Erik Steele, DO, FAAFP is the Senior Vice President and Chief Medical Officer of Eastern Maine Healthcare Systems, a role he has served in since 2005. He served as interim CEO for  21 months of Blue Hill Memorial Hospital. Eastern MaineHealthcare Systems is a 33 company health system in rural Maine. His principle project in the CMO role is the system’s signature Zero Defects Project, which has set as a system wide goal the elimination of preventable errors by 2012, and sets zero as the default target for performance improvement projects. Prior to serving as the CMO, he was the vice president for patient care services at Eastern Maine Medical Center, a 420 bed tertiary referral center in central Maine. He remains a practicing family physician and has worked for 20 years in rural Maine emergency departments one night a week as the ED physician on duty, and is a healthcare columnist for the daily newspaper that covers the northern two thirds of Maine. He is the co-chair of the Maine Governor’s Council on Physical Fitness. Dr. Steele has served as keynote speaker for many local and national forums, on issues ranging from patient empowerment to controlling healthcare costs to performance improvement. He attended Bowdoin College in Brunswick, Maine, receiving a BA in History and Government.   He attended New England College of Osteopathic Medicine in Biddeford, Maine.  He is Board Certified in Family Practice with the American Board of Family Physicians.

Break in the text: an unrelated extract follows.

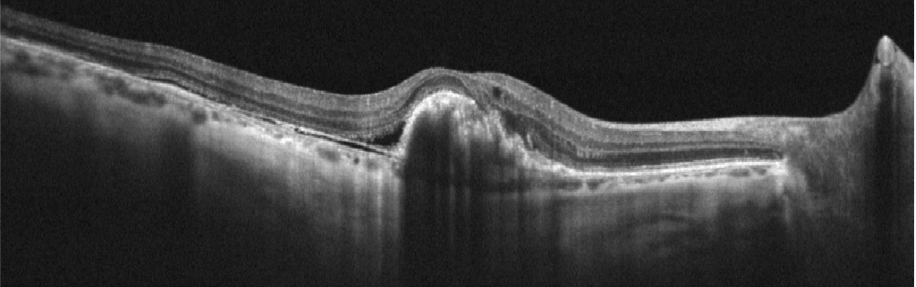

Optical coherence tomography scan. Age-related macular degeneration (AMD).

Marjorie Withers, LCPC is the director and co-founder of the Community Caring Collaborative, a network of tribal, state and community agencies and members creating a holistic and strength based system of care for infants, young children and their families.  The CCC is the recipient of LAUNCH funding and has developed best practice programming with existing partnering agency staff for early intervention services in rural and tribal health centers, wraparound teams and supports for high risk infants and their families (Bridging), Mental Health Consultation, and increased access to Home Visiting throughout rural Washington County and on both Passamaquoddy Reservations in North Eastern Coastal Maine.  The CCC is a model for Maine that is being integrated into other communities in order to increase healthy outcomes for high risk infants and to lower substance abuse and its effect on Maine’s youngest population.  It is dedicated to offering strength based, culturally competent, poverty and trauma informed services and supports that change outcomes for children and families. A mental health professional for over 32 years, Marjorie’s passion is working with families of infants and young children through strength based, culturally competent systems of care to increase wellness and reduce risk factors specifically in rural areas and tribal communities.  She has worked with infants developing programing at Duke University Medical Center, has created  mental health and substance abuse programs in host agencies across 4 northeast states and within tribal communities, and has worked as a therapist, consultant and program designer for the past 26 years in Maine and nationally on developing systems of care.

Dr. Brian Youth is the Medical Director of the Newborn Nursery at Maine Medical Center, a position he has held since 2000.  In this role, he has overseen the development of clinical guidelines and order sets to standardize the care of  a number of newborn conditions including: Group B Strep and Sepsis Management, Neonatal Hypoglycemia, Neonatal Abstinence Surveillance and Monitoring, Newborn exposed to HIV, Hyperbilirubinemia in the Newborn, and Late Pre-term Newborn Clinical Management.  He also serves as the Pediatric Residency Program Director, attends on the NewbornHospitalist Teaching Service, and is a practicing General Pediatrician.